A discharge rating curve is a model that describes the relationship between water stage and discharge in a river. The rating curve is estimated from paired observations of stage and discharge and it is used to predict discharge for a given stage. This is the main practical usage of rating curves as stage is substantially easier to directly observe than discharge.

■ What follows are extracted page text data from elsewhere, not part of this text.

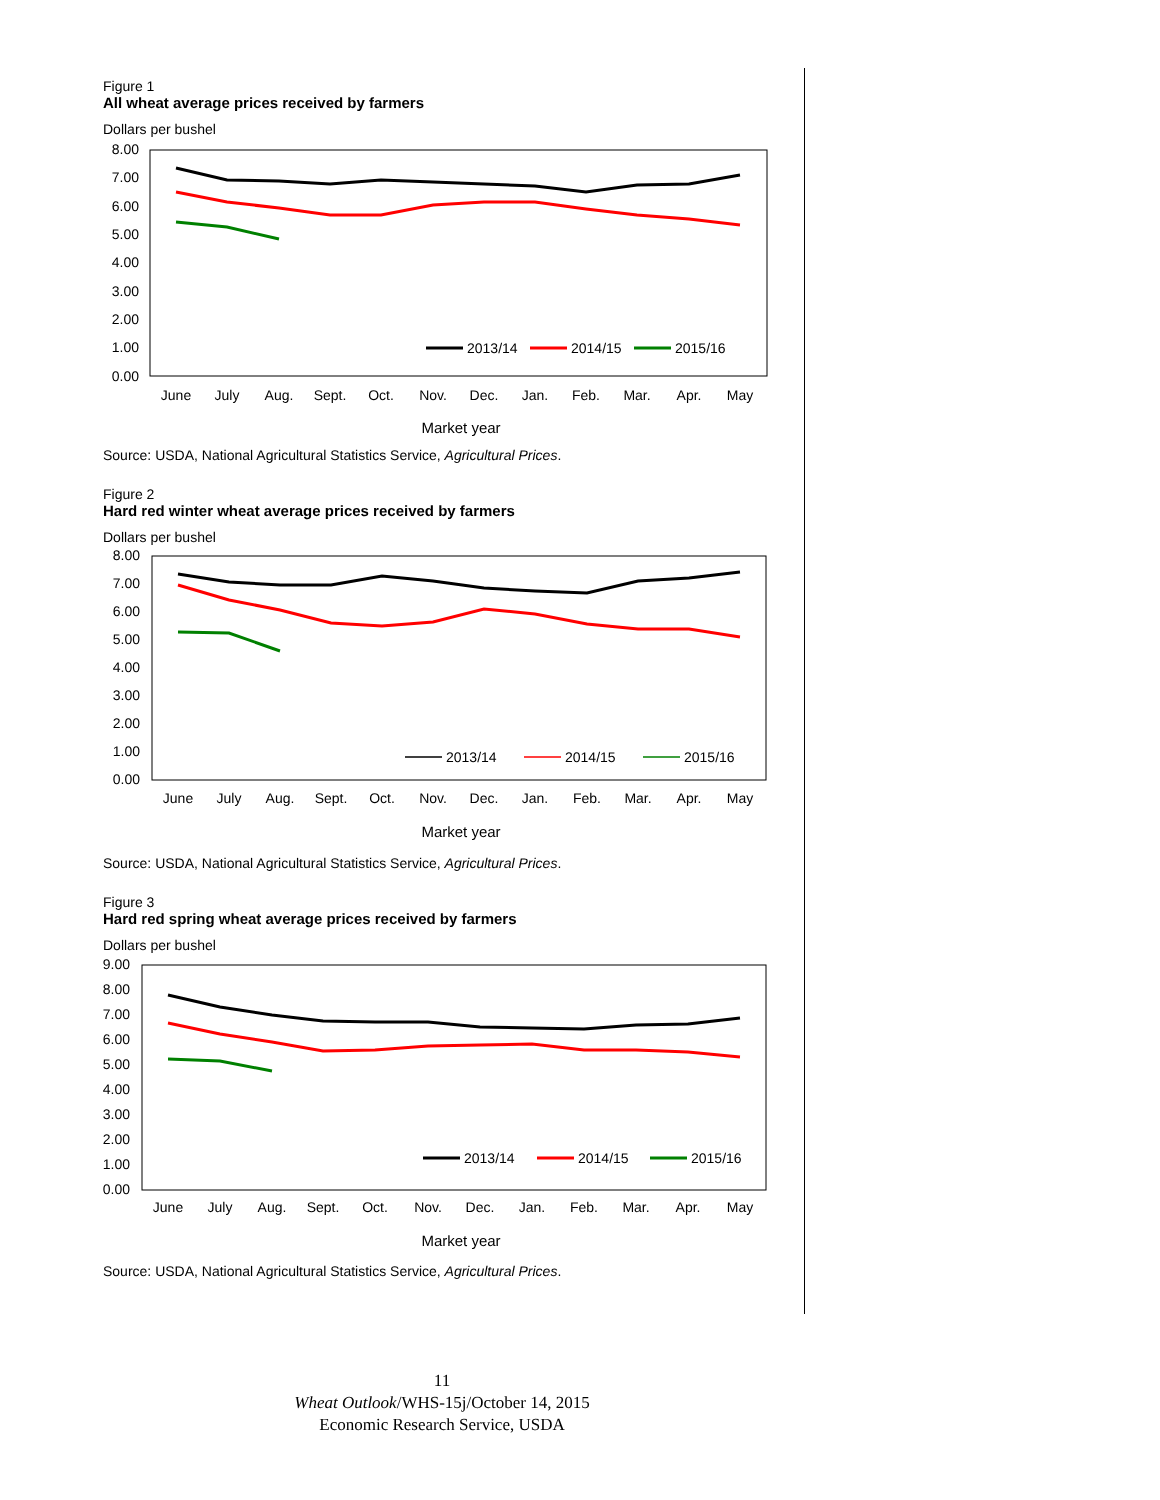Figure 1
All wheat average prices received by farmers
Dollars per bushel
8.00
7.00
6.00
5.00
4.00
3.00
2.00
1.00
0.00
2013/14
2014/15
2015/16
June
July
Aug.
Sept.
Oct.
Nov.
Dec.
Jan.
Feb.
Mar.
Apr.
May
Market year
Source: USDA, National Agricultural Statistics Service, Agricultural Prices.
Figure 2
Hard red winter wheat average prices received by farmers
Dollars per bushel
8.00
7.00
6.00
5.00
4.00
3.00
2.00
1.00
0.00
2013/14
2014/15
2015/16
June
July
Aug.
Sept.
Oct.
Nov.
Dec.
Jan.
Feb.
Mar.
Apr.
May
Market year
Source: USDA, National Agricultural Statistics Service, Agricultural Prices.
Figure 3
Hard red spring wheat average prices received by farmers
Dollars per bushel
9.00
8.00
7.00
6.00
5.00
4.00
3.00
2.00
1.00
0.00
2013/14
2014/15
2015/16
June
July
Aug.
Sept.
Oct.
Nov.
Dec.
Jan.
Feb.
Mar.
Apr.
May
Market year
Source: USDA, National Agricultural Statistics Service, Agricultural Prices.
11
Wheat Outlook/WHS-15j/October 14, 2015
Economic Research Service, USDA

Four different discharge rating curve models are implemented in this R package using a Bayesian hierarchical model:

`plm0()`

- Power-law model with a constant variance (hence the 0). This is a Bayesian hierarchical implementation of the most commonly used discharge rating curve model in hydrological practice.

`plm()`

- Power-law model with variance that varies with stage.

`gplm0()`

- Generalized power-law model with a constant variance (hence the 0). The generalized power-law is introduced in Hrafnkelsson et al. (2020).

`gplm()`

- Generalized power-law model with variance that varies with stage. The generalized power-law is introduced in Hrafnkelsson et al. (2020).

For further details about the different models, see Hrafnkelsson et al. (2020). The models differ in their complexity and `gplm` is the most flexible and complex model. We will focus on the use of `gplm` throughout this introduction vignette and explore the different ways to fit the `gplm` and visualize its output. However the API of the functions for the other three models are completely identical so this vignette also helps users to run those models.

```
> library(bdrc)
> set.seed(1) #set seed for reproducibility
```

We will use a dataset from a stream gauging station called Krokfors in Sweden that comes with the package:

```
> data(krokfors)
> krokfors
#> W Q
#> 1 9.478000 10.8211700
#> 2 8.698000 1.5010000
#> 3 9.009000 3.3190000
#> 4 8.097000 0.1595700
#> 5 9.104000 4.5462500
#> 6 8.133774 0.2121178
#> 7 8.569583 1.1580000
#> 8 9.139151 4.8110000
#> 9 9.464250 10.9960000
#> 10 8.009214 0.0984130
#> 11 8.961843 2.7847910
#> 12 8.316000 0.6631890
#> 13 8.828716 1.8911800
#> 14 9.897000 20.2600000
#> 15 7.896000 0.0190000
#> 16 9.534000 12.1000000
#> 17 9.114000 4.3560000
#> 18 8.389000 0.6200000
#> 19 8.999000 2.6800000
#> 20 9.099000 3.7310000
#> 21 8.502000 0.8930000
#> 22 8.873000 1.9000000
#> 23 8.240000 0.3200000
#> 24 9.219000 5.9000000
#> 25 9.271000 6.9000000
#> 26 8.370000 0.4420000
#> 27 9.431000 9.0000000
```

It is very simple to fit a discharge rating curve with the *bdrc* package. All you need are two mandatory input arguments, `formula` and `argument`. The `formula` is of the form `y`~`x` where `y` is discharge in m\(^3/\)s and `x` is stage in m (it is very important that the data is in the correct units). The `data` argument must be a data.frame including `x` and `y` as column names. In our case, in Krokfors, a column named Q includes discharge measurements and W the stage measurements. We are ready to fit a discharge rating curve using the `gplm` function:

`> gplm.fit <- gplm(Q~W,data=krokfors,parallel=TRUE,num_cores=2) # parallel=TRUE by default and by default, the number of cores is detected on the machine`

`gplm` returns an object of class “gplm” which we can summarize and visualize using familiar functions such as

```
> summary(gplm.fit)
#>
#> Formula:
#> Q ~ W
#> Latent parameters:
#> lower-2.5% median-50% upper-97.5%
#> a 1.50 1.94 2.23
#> b 1.83 1.84 1.84
#>
#> Hyperparameters:
#> lower-2.5% median-50% upper-97.5%
#> c 7.71211 7.8102 7.856
#> sigma_beta 0.42368 0.7066 1.288
#> phi_beta 0.57452 1.1910 2.874
#> sigma_eta 0.00329 0.0912 0.534
#> eta_1 -4.93445 -4.2566 -3.557
#> eta_2 -5.94891 -4.0659 -2.280
#> eta_3 -6.87756 -4.2049 -1.611
#> eta_4 -7.71587 -4.4949 -1.223
#> eta_5 -8.24321 -4.6293 -0.680
#> eta_6 -8.78471 -4.6121 -0.250
#>
#> DIC: -1.470964
```

and

`> plot(gplm.fit)`

In the next section we will dive deeper into visualizing the “gplm” object.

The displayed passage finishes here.